GRANTS PASS, Ore. - Dutch Bros Inc. (NYSE: NYSE:BROS) delivered a robust first quarter, significantly surpassing analyst expectations with an earnings per share (EPS) of $0.09, a $0.07 improvement over the estimated $0.02. The company's revenue also exceeded forecasts, reaching $275.1 million against a consensus estimate of $255.68 million, marking a notable 39% increase YoY.
The quick-service beverage brand's impressive performance is reflected in its stock price, which surged 9% following the announcement, signaling investor confidence bolstered by both earnings and revenue beats.
CEO Christine Barone highlighted the quarter's success, attributing it to a combination of ticket expansion and traffic growth, with system same shop sales climbing by 10%. "Given this strong start to 2024, and despite a continued volatile economic backdrop for the consumer, we are comfortable raising our guidance for the year," Barone stated.
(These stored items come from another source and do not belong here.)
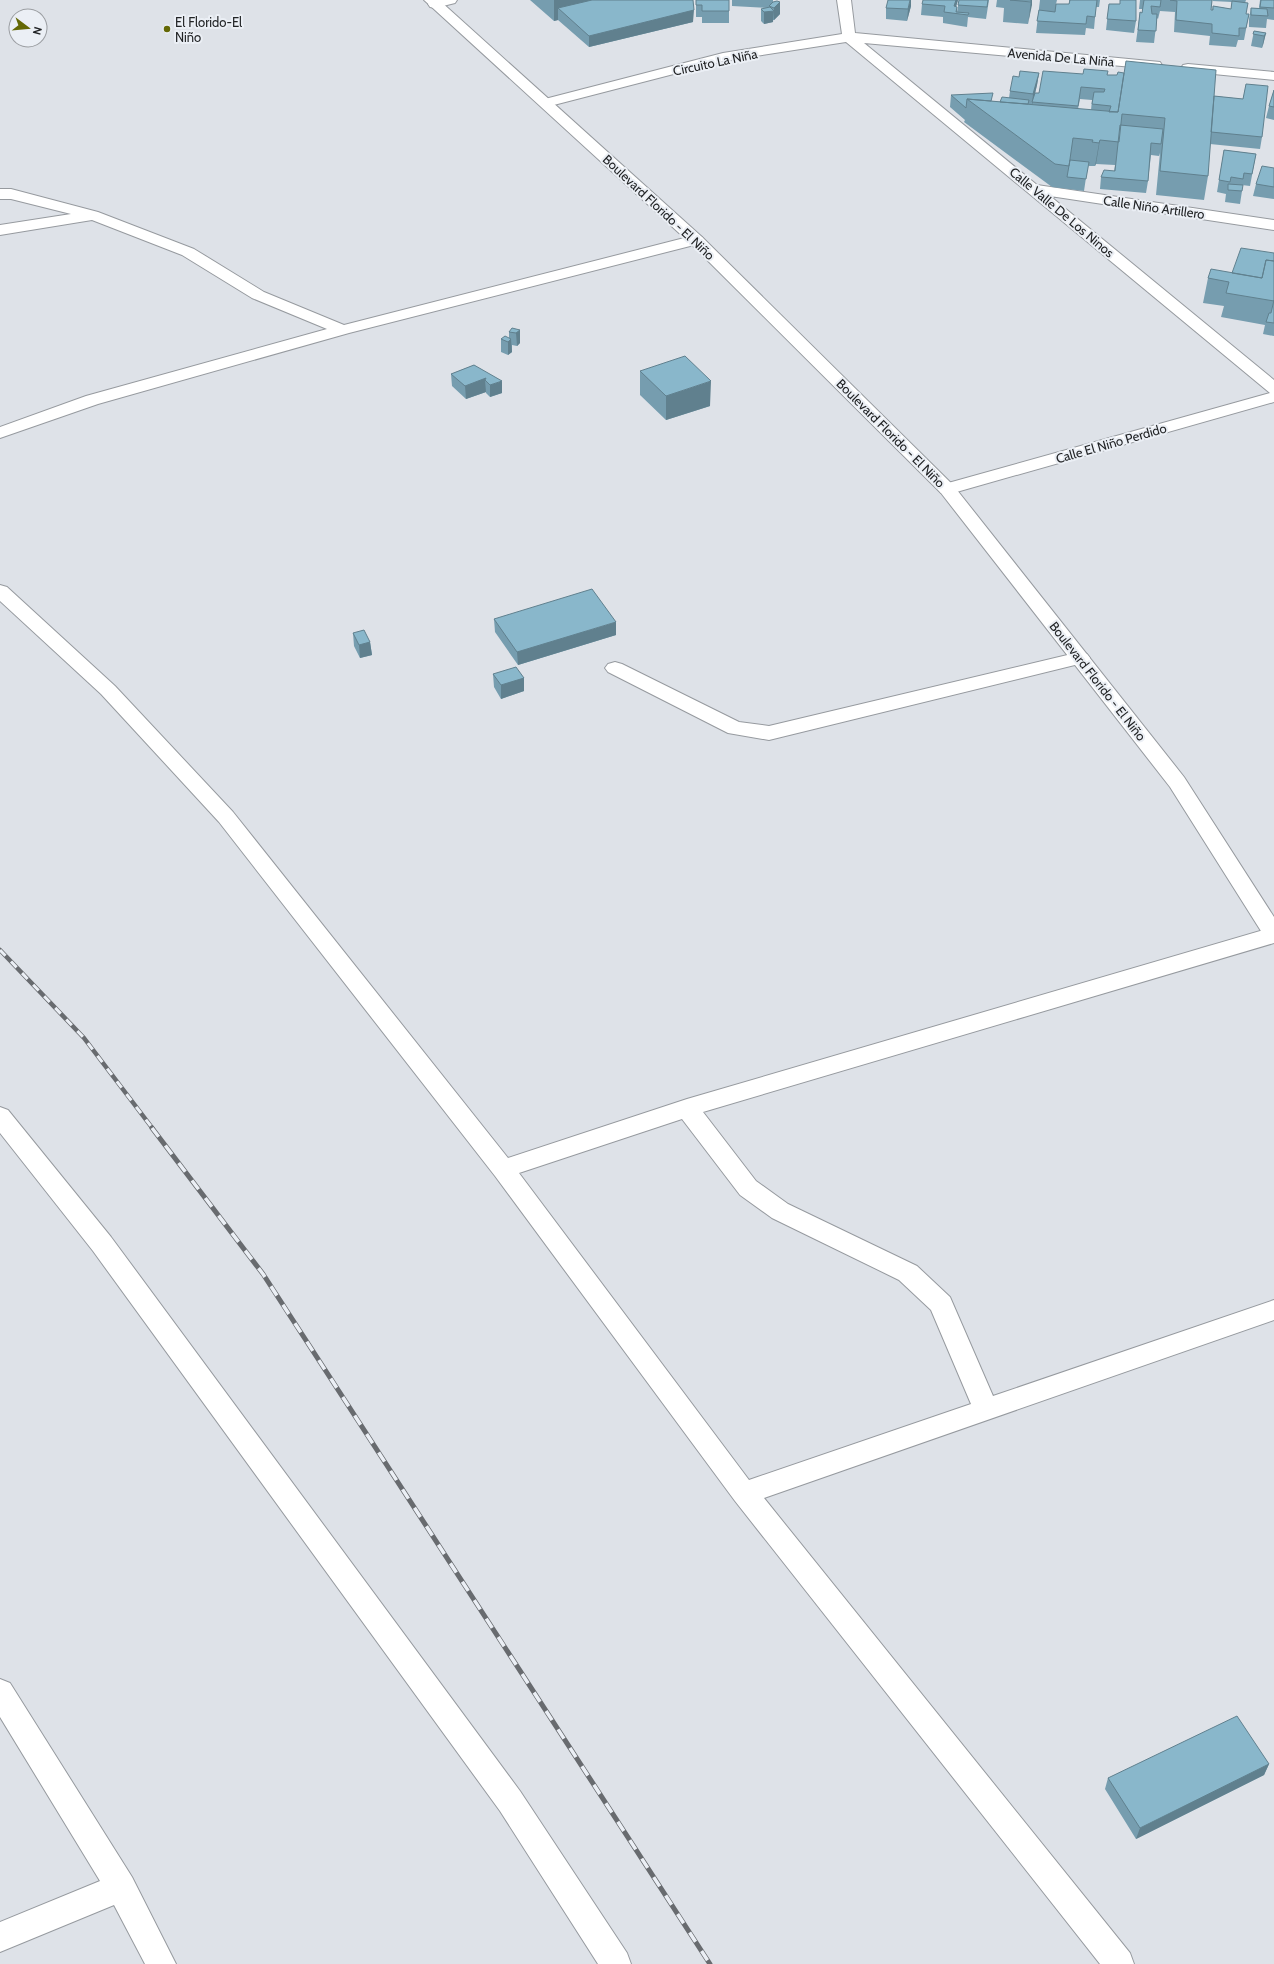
<svg xmlns="http://www.w3.org/2000/svg" width="1274" height="1964" font-family="Cabin,sans-serif">
  <style>
    .lines { fill: none; stroke-linecap: round; stroke-linejoin: round }
    .service-casing { stroke: #969a9f; stroke-width: 2 }
    .minor-casing { stroke: #969a9f; stroke-width: 2 }
    .primary-casing { stroke: #969a9f; stroke-width: 2 }
    .service { fill: #fff; fill-rule: evenodd }
    .minor { fill: #fff; fill-rule: evenodd }
    .primary { fill: #fff; fill-rule: evenodd }
    .rail-far1-casing { stroke: #686b6f; stroke-width: 4.5 }
    .rail-casing { stroke: #686b6f; stroke-width: 5 }
    .rail-far1 { stroke: #ebeff5; stroke-width: 3; stroke-dasharray: 8; stroke-linecap: butt }
    .rail { stroke: #ebeff5; stroke-width: 3.5; stroke-dasharray: 11; stroke-linecap: butt }
    .wall { fill: #769daf; fill-rule: evenodd }
    .shaded-wall { fill: #60808e }
    .building { fill: #89b7cb; stroke: #60808e }
    .poi-dot { fill: #646805; stroke: #ebeff5; stroke-width: 1.5 }
    .labels { text-anchor: middle; stroke-width: 4; stroke-linejoin: round; paint-order: stroke }
    .far-poi-label { font-size: 13px; fill: #222426; stroke: #ebeff5; text-anchor: start }
    .far-street-label { font-size: 13px; fill: #222426; stroke: #ebeff5 }
  </style>
  <rect width="100%" height="100%" fill="#dee2e8"/>
  <g class="lines">
    <g class="service-casing">
      <path id="service" d="M434 0H457L455 3 435 8 430 7 428 4Z
        M1080 652 1087 654 1090 658 1087 662 769 740 728 733 608 672 605 668 608 664 615 662 622 664 739 722 769 726Z"/>
    </g>
    <g class="minor-casing">
      <path id="minor" d="M837 0H851L855 33 1160 62 1162 65 1160 68 1155 69 864 43 1037 185 1274 220V230L1050 196 1274 380V402L953 493 947 494 941 493 938 489 941 485 1270 393 846 42 724 61 546 107 541 106 539 103 541 100 723 53 842 34Z
        M1188 64 1274 72V80L1183 71 1181 68 1183 65Z
        M0 189H11L98 212 194 249 264 292 344 325 696 235 702 237 704 240 702 243 349 333 98 404 0 438V427L86 396 327 329 252 298 182 255 92 220 0 235V225L71 214 11 199H0Z
        M0 585 7 587 115 686 233 812 508 1158 687 1099 1274 927V943L703 1112 756 1181 788 1204 917 1266 950 1297 993 1396 1274 1300V1320L764 1498 1130 1953 1134 1964H1100L735 1501 495 1176 219 822 101 694 0 601ZM682 1119 740 1195 772 1218 899 1280 931 1310 971 1404 749 1480 519 1173Z
        M0 1107 8 1110 111 1237 520 1791 627 1953 631 1964H598L500 1811 93 1251 0 1133Z
        M0 1679 10 1683 132 1877 176 1964H145L114 1905 0 1952V1922L100 1881 0 1717Z"/>
    </g>
    <g class="primary-casing">
      <path id="primary" d="M424 0H439L702 237 953 485 1184 777 1274 917V942L1266 939 1170 787 941 493 690 243Z"/>
    </g>
    <use href="#service" class="service"/>
    <use href="#minor" class="minor"/>
    <use href="#primary" class="primary"/>
    <g class="rail-far1-casing">
      <path id="rail-far1" d="M0 950 84 1038 153 1129"/>
    </g>
    <g class="rail-casing">
      <path id="rail" d="M152 1128 263 1274 710 1964"/>
    </g>
    <use href="#rail-far1" class="rail-far1"/>
    <use href="#rail" class="rail"/>
  </g>
  <path class="wall" d="M530 0H693V22L589 47 558 20 554 21Z
    M696 0H729V23H702V17H696Z
    M732 0H773V3L780 2V14L774 20H773V22L764 24 761 21V9L768 8 732 6Z
    M958 0 956 7H957V12L959 0H989L986 19 968 17 967 27 943 23V17L921 15 922 4Z
    M997 0H1032L1028 24 1003 22 1004 8 996 7Z
    M1040 0H1057L1056 4H1069V0H1100L1099 7H1096L1094 29 1086 28 1085 35 1036 33Z
    M1140 0H1212L1211 10H1212L1213 6 1231 9 1232 2 1212 1 1213 0H1246L1245 3 1246 14H1249L1244 40H1238L1236 47 1209 45 1210 36 1174 32 1175 12 1160 11 1158 19 1157 18 1154 43 1136 42 1140 12 1142 13V9H1139Z
    M1260 0H1274V20L1267 19 1266 28 1249 27V19L1251 8H1259Z
    M1109 4 1136 21 1134 33 1106 30Z
    M911 6 907 21 886 19V8Z
    M1254 31 1266 33 1263 45 1262 48 1251 46Z
    M1039 73 1037 85 1035 93H1039L1083 74 1107 75 1214 96 1243 99 1246 84 1262 137 1260 149 1210 144 1208 176 1204 200 1156 195 1160 153 1159 156 1151 155 1148 181 1146 193 1100 189 1101 177 1114 171 1115 165 1096 164 1095 166H1089V164H1088L1084 191 1052 187 964 122 965 120 950 107 951 95 1000 102 1009 98 1010 91 1019 77ZM1080 99 1092 100 1091 110 1078 109Z
    M1274 90V120L1266 118 1269 106Z
    M1224 150 1256 154 1250 186 1242 185V191L1240 204 1225 202 1226 194 1217 192Z
    M1274 168V199L1253 196 1256 184Z
    M1274 253V336L1263 334 1265 325 1221 317 1224 306 1203 303 1208 278 1232 273Z
    M520 330V343L517 346 512 345V352L508 355 501 352V339L509 338V332Z
    M474 365 502 393 490 397 486 393V392L466 399 452 386 451 374Z
    M640 371 710 406 666 420 640 395Z
    M494 619 616 635 518 665 495 632Z
    M353 633 370 642 372 655 360 658 354 646Z
    M493 674 524 678V691L501 699 494 687Z
    M1269 1764 1264 1775 1136 1839 1105 1789 1108 1778Z"/>
  <path class="shaded-wall" d="M554 0H640L558 8V20L554 21Z
    M910 0H911V6L907 21 908 9Z
    M956 0H958L954 13V6Z
    M1031 0H1032V5L1028 24Z
    M780 2V14L774 20V8Z
    M694 10 693 22 589 47V36Z
    M774 11 773 22 764 24V12Z
    M1266 33 1263 45 1262 48 1264 36Z
    M1039 73 1037 85 1032 106 1033 94Z
    M1100 140 1096 164 1095 166 1099 143Z
    M520 330V343L517 346 516 333Z
    M511 339 512 352 508 355V342Z
    M486 378 485 380 486 392 466 399 465 386Z
    M502 381V393L490 397V385Z
    M711 381 710 406 666 420V396Z
    M616 622V635L518 665 517 652Z
    M370 642 372 655 360 658 359 645Z
    M524 678V691L501 699V685Z
    M1269 1764 1264 1775 1136 1839 1140 1828Z"/>
  <path class="building" d="M592 0H693L694 10 589 36 558 8Z
    M696 0H729V11H702V5H696Z
    M888 0H910L908 9 886 8Z
    M923 0H956L954 6 957 7 956 12 969 13 968 15 944 12 945 6 922 4Z
    M959 0H988L987 7 958 5Z
    M1010 0H1031V2Z
    M1070 0H1097L1095 17 1087 16 1086 24 1037 21 1039 10 1055 12 1056 4H1069Z
    M1120 0H1136V21L1107 19 1109 4H1120Z
    M1144 0H1161L1160 7 1151 6 1152 14H1157L1156 31 1138 30 1140 12 1142 13Z
    M1170 0H1212L1211 10H1213V6L1231 9 1232 1 1248 3 1246 14H1249L1246 28H1239V36L1212 33V24L1176 20 1177 1Z
    M1261 0H1274V8L1260 7Z
    M777 1 780 2 774 8 769 6 773 2Z
    M770 7 774 11 764 12 761 9Z
    M1251 8 1267 9 1268 16 1251 15Z
    M1254 31 1266 33 1264 36 1253 34Z
    M1126 61 1216 70 1208 176 1160 171 1165 118 1122 114 1119 142 1100 140 1099 143 1092 142 1093 140 1073 138 1069 166 1055 164 967 99 1118 112Z
    M1084 69 1108 71 1107 75H1117L1118 72 1124 73 1118 112H1109L1111 106 1092 104 1094 92H1104L1105 89 1081 87 1078 106 1032 102 1035 93H1039L1043 71 1083 74Z
    M1020 71 1039 73 1033 94 1010 91 1013 76 1019 77Z
    M1246 84 1268 86 1262 137 1211 132 1214 96 1243 99Z
    M1274 90V107L1269 106Z
    M993 93 991 101 967 99 966 108 951 95Z
    M1002 97 1029 100 1028 104 1000 102Z
    M1120 125 1163 129 1161 144 1151 143 1148 181 1101 177 1104 170 1115 171Z
    M1224 150 1256 154 1252 174 1244 173 1243 179 1231 177 1230 182 1219 180Z
    M1070 160 1089 162 1086 179 1067 177Z
    M1262 166 1274 168V187L1256 184Z
    M1228 184 1243 185 1242 191 1228 190Z
    M1241 248 1274 253V261L1266 260 1262 278 1232 273Z
    M1266 260 1274 261V301L1226 293 1229 282 1208 278 1211 269 1262 278Z
    M1274 300V323L1266 322 1269 313H1271Z
    M512 328 520 330 516 333 509 332Z
    M505 336 511 339 508 342 501 339Z
    M685 356 711 381 666 396 640 371Z
    M474 365 502 381 490 385 485 380 486 378 465 386 451 374Z
    M592 589 616 622 517 652 494 619Z
    M364 630 370 642 359 645 353 633Z
    M516 667 524 678 501 685 493 674Z
    M1237 1716 1269 1764 1140 1828 1108 1778Z"/>
  <circle class="poi-dot" cx="167" cy="29" r="4"/>
  <g class="labels">
    <g class="far-poi-label">
      <text x="175" y="27">El Florido-El<tspan x="175" dy="15">Niño</tspan></text>
    </g>
    <g class="far-street-label">
      <text transform="translate(1061 57) rotate(5)" y="5">Avenida De La Niña</text>
      <text transform="translate(715 62) rotate(-12)" y="5">Circuito La Niña</text>
      <text transform="translate(659 207) rotate(43)" y="5">Boulevard Florido - El Niño</text>
      <text transform="translate(1154 207) rotate(8)" y="5">Calle Niño Artillero</text>
      <text transform="translate(1062 212) rotate(40)" y="5">Calle Valle De Los Ninos</text>
      <text transform="translate(891 433) rotate(45)" y="5">Boulevard Florido - El Niño</text>
      <text transform="translate(1111 443) rotate(-16)" y="5">Calle El Niño Perdido</text>
      <text transform="translate(1098 681) rotate(52)" y="5">Boulevard Florido - El Niño</text>
    </g>
  </g>
  <g transform="translate(28 28) rotate(106)"><circle r="19" fill="#ebeff5" stroke="#9b9ea2"/>
  <path d="M0-3L7 15L0 10L-7 15Z" fill="#646805"/>
  <text y="-6" font-size="11" font-weight="bold" text-anchor="middle" fill="#222426">N</text>
  </g>
</svg>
The raised outlook for FY2024 now anticipates total revenues between $1.20 billion and $1.215 billion, edging above the prior range of $1.190 billion to $1.205 billion and aligning with analyst consensus around $1.2 billion. The midpoint of the updated revenue guidance range ($1.2075 billion) slightly exceeds consensus estimates.
Adjusted EBITDA expectations have also been uplifted to fall between $195 million and $205 million from an earlier forecast of $185 million to $195 million.
Dutch Bros' strategic moves in Q1 included a record number of new shop openings tied at 45 and system average unit volumes (AUVs) expanding to an unprecedented high of $2.0 million.
Barone expressed gratitude towards customers and optimism about Dutch Bros' trajectory: "We believe our success is due in part to the plans we began setting in motion last year, underscored by two strong new product launches in Q1."